Sidang Praperadilan Tersangka Dugaan Korupsi Sukri Umar Bebas

2enam.com, Mamuju : Tersangka kasus dugaan korupsi Anggota DPRD Provinsi Sulawesi Barat (Sulbar) Sukri Umar, berhasil mengalahkan Kejaksaan Negeri (Kejari) Mamuju dalam sidang praperadilan, Senin (21/11/2022).

Diketahui, Kejaksaan Negeri Mamuju menetapkan tersangka Sukri Umar dalam kasus dugaan korupsi pengadaan dan pembuatan bibit rehabilitasi hutan dan lahan multifungsi di Dinas Kehutanan Sulbar tahun 2019 dengan nilai kerugian negara Rp 1,1 miliar.

Dalam sidang praperadilan di Pengadilan Negeri (PN) Mamuju, hakim yang mengadili perkara ini menyatakan bahwa penanganan hukum pada penetapan tersangka dan penahanan tersangka Sukri Umar, oleh penyidik Kejari Mamuju tidak cukup dua alat bukti.

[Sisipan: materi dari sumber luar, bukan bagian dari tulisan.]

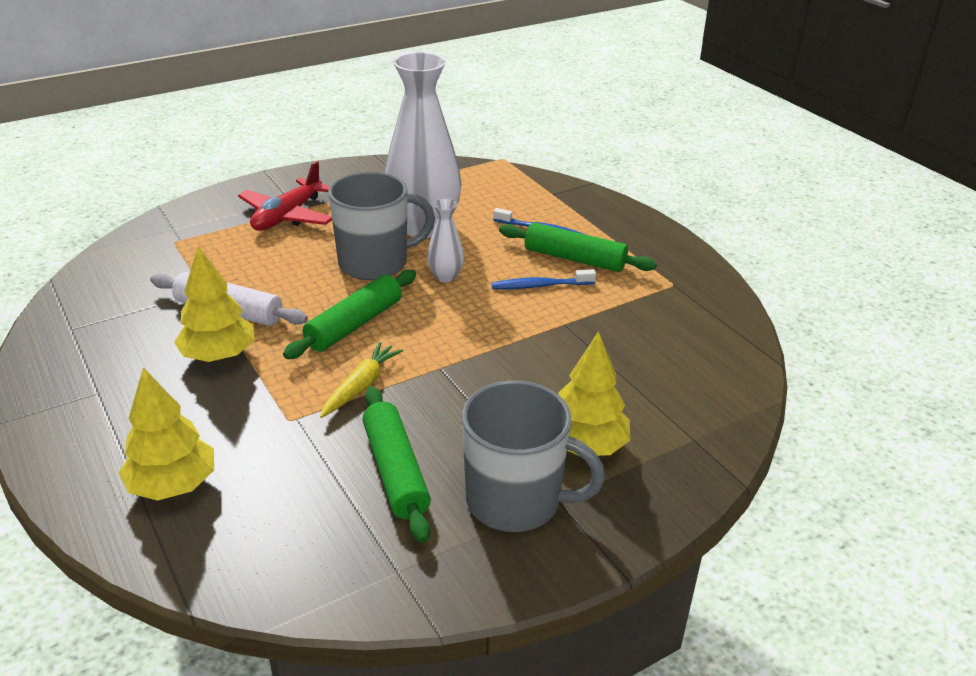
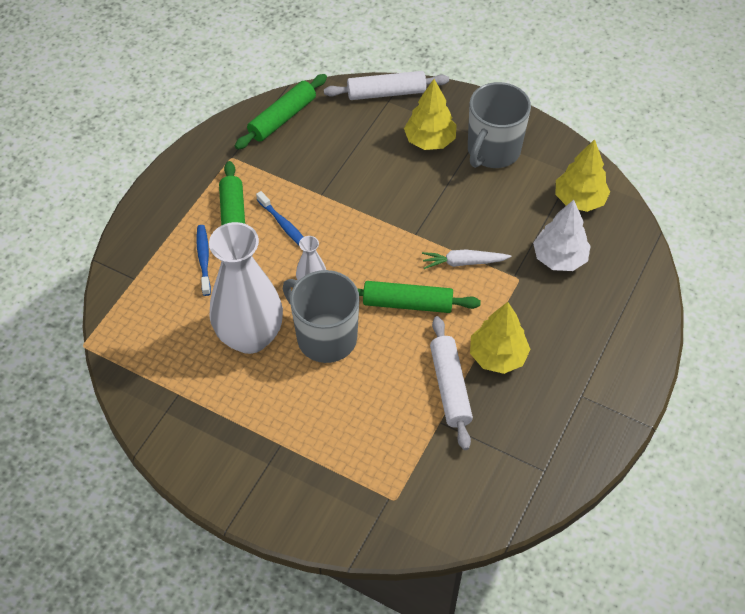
camera: 120 degrees left, 20 degrees up
yellow tree [119,367,214,501] -> yellow tree moved to [556,139,610,212]
red plane [238,161,332,231] -> none
yellow carrot [320,342,403,418] -> white carrot [422,250,512,269]
green rolling pin [363,386,431,543] -> green rolling pin moved to [235,74,327,150]
grey mug [462,381,605,532] -> grey mug turned 135 degrees counterclockwise [468,82,531,168]
none -> white rolling pin [324,71,449,100]
none -> white tree [533,200,591,271]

“Tersangka Sukri Umar dalam penetapan statusnya sebagai tersangka tidak cukup dua alat bukti yang sah,” kata hakim tunggal Maslikan di ruang sidang PN Mamuju, Jl AP Pettarani, Mamuju,

Dalam pembacaan putusan praperadilan oleh majelis hakim, dihadiri oleh tiga orang kuasa hukum tersangka selalu termohon yakni Nasrun, Dedi Bandor dan Akriadi.

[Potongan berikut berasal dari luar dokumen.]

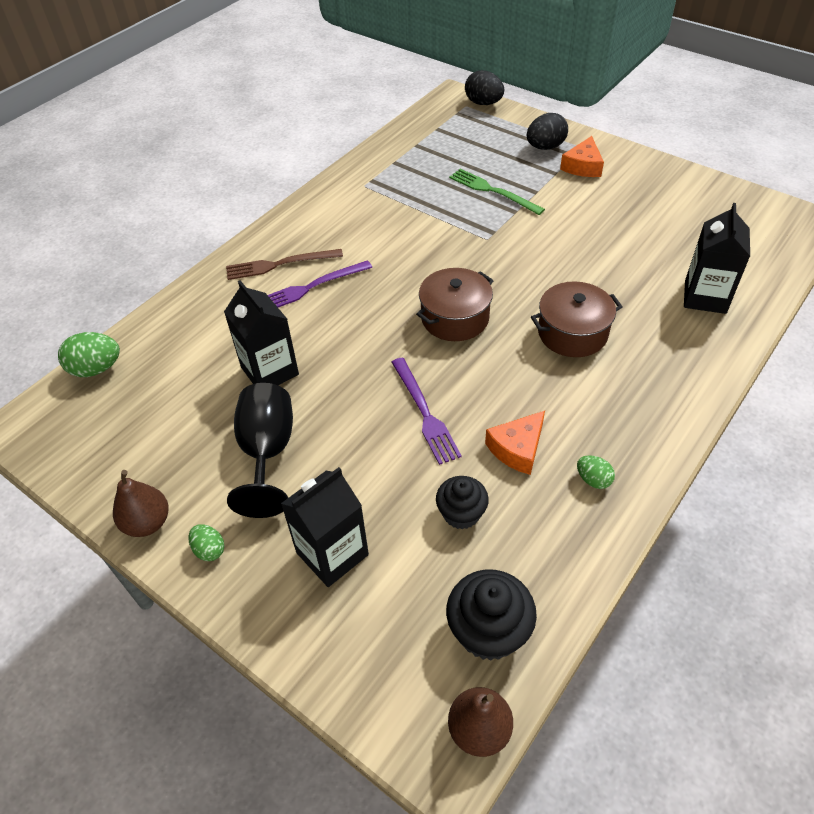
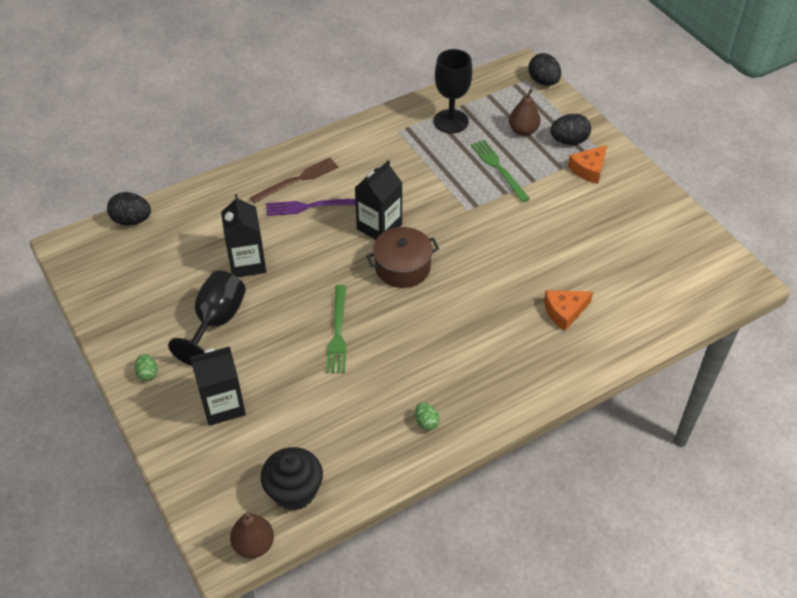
camera: 20 degrees right, 0 degrees up
green egg [58,332,120,377] -> black egg [107,192,151,226]
brown pear [113,470,168,537] -> brown pear moved to [509,89,541,136]
brown fork [226,249,343,280] -> brown fork turned 135 degrees clockwise [250,158,338,203]
purple fork [391,357,462,465] -> green fork [326,285,347,373]
black cupcake [436,476,489,529] -> none
orange cheese [485,411,545,475] -> orange cheese moved to [544,290,593,331]
brown pot [531,282,622,357] -> none
black carton [684,203,750,314] -> black carton moved to [355,160,402,240]
none -> black goblet [434,49,472,134]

Sementara termohon dihadiri oleh perwakilan Kejari Mamuju Ando.

Nasrun kuasa hukum tersangka menyatakan, permohonan praperadilan telah dikabulkan terkait poin alat bukti.

“Dalam sidang tadi permohonan kami dikabulkan terkait alat bukti yang dianggap tidak cukup dua alat bukti menetapkan tersangka klien kami,” terang Nasrun.

Sehingga pada sidang putusan praperadilan ini pihaknya menganggap ada keadilan terhadap Sukri Umar.

“Keadailan itu ada pada klien kami dan berdasarkan putusan itu  penetapan tersangka batal tidak sah secara hukum,” bebernya.